Why This Gap Matters
The gap between rhetoric and structure is not trivial. It produces three effects that field actors are already identifying clearly.
The first is the destruction of existing social capital. The Conseil supérieur de l'éducation, established in 1964 on the recommendation of the Parent Report, had patiently accumulated, over six decades, the legitimacy of an autonomous advisory body. Its dismantling, denounced by its former chairs, illustrates what Robert Putnam (1993) called the destruction of previously constituted networks of trust. Once destroyed, such capital takes decades to rebuild.
The second effect is the deprofessionalization of teachers. By imposing « effective practices » prescribed from the top, the institute shifts toward what administrative science calls a coercive logic, as opposed to an enabling logic that would consolidate practitioners' contextual judgment. Professionals then become, in a phrase that circulates in the debate, « appliers of pedagogical recipes chosen elsewhere ».
The third and more subtle effect is what sociologist Frédéric Saussez (2023) calls « governance by numbers ». The promise of measuring network performance through a centralized dashboard imports into education a grammar borrowed from the private sector, whose limits have long been documented in public management scholarship. Yves Emery and David Giauque (2005) showed how such mechanisms, under the guise of efficiency, strip professionals of their agency and end up measuring what can be measured rather than what counts.
What the Case Reveals Beyond Education
The INEE is not an isolated case. It is a symptom.
Across several sectors, including health, environment and social services, a similar pattern has emerged in recent years: institutions presented as independent and collaborative, yet structured to concentrate decision-making power around the responsible Minister. Jacob Torfing and colleagues (2020) theorized this phenomenon, noting that New Public Governance remains, in practice, more theoretical than empirical. Its rhetorical invocation often serves to mask a process of recentralization.
Magalie Paris and Suzanne Garon (2020) confirm this in their study of municipal collaborative arrangements: without certain initial conditions, resource asymmetries overcome, a genuine culture of collaboration, shared motivation to engage, any claim to shared governance quickly weakens. Joseph Facal and Luc Bernier (2008) had already identified this risk in the Quebec context: administrative reforms that ignore political culture and existing institutional networks tend to produce the opposite of their intended effect.
The risk for public management is not only technical. It is democratic. When frontline actors, teachers, doctors, social workers, researchers, perceive a widening gap between collaborative rhetoric and top-down practice, trust erodes. And with it, the very capacity of the state to implement its policies.
A Question of Coherence
This is not a defence of the status quo. The Conseil supérieur de l'éducation could no doubt have been reformed. Disseminating scientific knowledge to practitioners is a legitimate, even important, objective. The Centre de transfert pour la réussite éducative du Québec already exists precisely for that purpose, and INESSS, its counterpart in healthcare, has shown that such a model can work.
The real question, then, is not « do we need an institute? », but « what kind of governance are we prepared to assume? ». If the goal is collaboration, its conditions must be accepted: genuine co-decision, institutional autonomy, scientific legitimacy of leadership, continuous dialogue with stakeholders. If the goal is centralized steering, it must be named and owned as such.
The problem is not the political choice itself. It is the use of one paradigm's vocabulary to push through another's structure. Over time, this dissonance costs more than the frankness it avoids.

• _Provided material_:
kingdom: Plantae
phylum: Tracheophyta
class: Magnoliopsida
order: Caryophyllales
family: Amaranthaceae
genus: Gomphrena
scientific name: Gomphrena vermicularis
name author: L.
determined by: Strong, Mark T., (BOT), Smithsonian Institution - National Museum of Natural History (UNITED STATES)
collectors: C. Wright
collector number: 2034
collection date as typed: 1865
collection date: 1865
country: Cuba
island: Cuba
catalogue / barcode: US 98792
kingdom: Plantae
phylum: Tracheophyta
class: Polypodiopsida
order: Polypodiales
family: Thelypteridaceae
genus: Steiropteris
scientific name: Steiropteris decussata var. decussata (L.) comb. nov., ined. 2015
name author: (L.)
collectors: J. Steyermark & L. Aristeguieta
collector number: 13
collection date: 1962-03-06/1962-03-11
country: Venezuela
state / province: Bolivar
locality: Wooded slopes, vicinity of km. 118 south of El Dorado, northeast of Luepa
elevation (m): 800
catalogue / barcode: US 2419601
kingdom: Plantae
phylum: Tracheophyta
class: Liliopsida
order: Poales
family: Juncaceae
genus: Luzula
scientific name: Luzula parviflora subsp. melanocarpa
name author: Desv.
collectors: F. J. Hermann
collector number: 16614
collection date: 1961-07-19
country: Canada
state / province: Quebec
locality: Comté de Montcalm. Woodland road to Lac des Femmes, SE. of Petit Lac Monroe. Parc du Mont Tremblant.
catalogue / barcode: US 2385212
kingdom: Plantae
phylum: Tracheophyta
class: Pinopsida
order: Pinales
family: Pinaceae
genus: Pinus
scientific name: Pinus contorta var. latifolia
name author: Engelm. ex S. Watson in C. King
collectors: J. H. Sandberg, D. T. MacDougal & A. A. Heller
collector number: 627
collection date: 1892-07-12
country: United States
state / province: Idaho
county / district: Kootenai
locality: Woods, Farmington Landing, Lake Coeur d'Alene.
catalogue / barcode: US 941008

• _Exercises_:
A. Answer these questions using the INEE essay:
(i) In what year was the Conseil supérieur de l'éducation established?
(ii) What phrase does Frédéric Saussez (2023) use for the third effect?
(iii) Which body does the essay name as the healthcare counterpart of the Centre de transfert pour la réussite éducative du Québec?
B. Copy the stretch of the INEE essay from "Magalie Paris and" through "their intended effect." word for word.
The records come from a different source than the INEE essay.

• _Expected results_:
A.
(i) 1964
(ii) Governance by numbers
(iii) INESSS

B.
Magalie Paris and Suzanne Garon (2020) confirm this in their study of municipal collaborative arrangements: without certain initial conditions, resource asymmetries overcome, a genuine culture of collaboration, shared motivation to engage, any claim to shared governance quickly weakens. Joseph Facal and Luc Bernier (2008) had already identified this risk in the Quebec context: administrative reforms that ignore political culture and existing institutional networks tend to produce the opposite of their intended effect.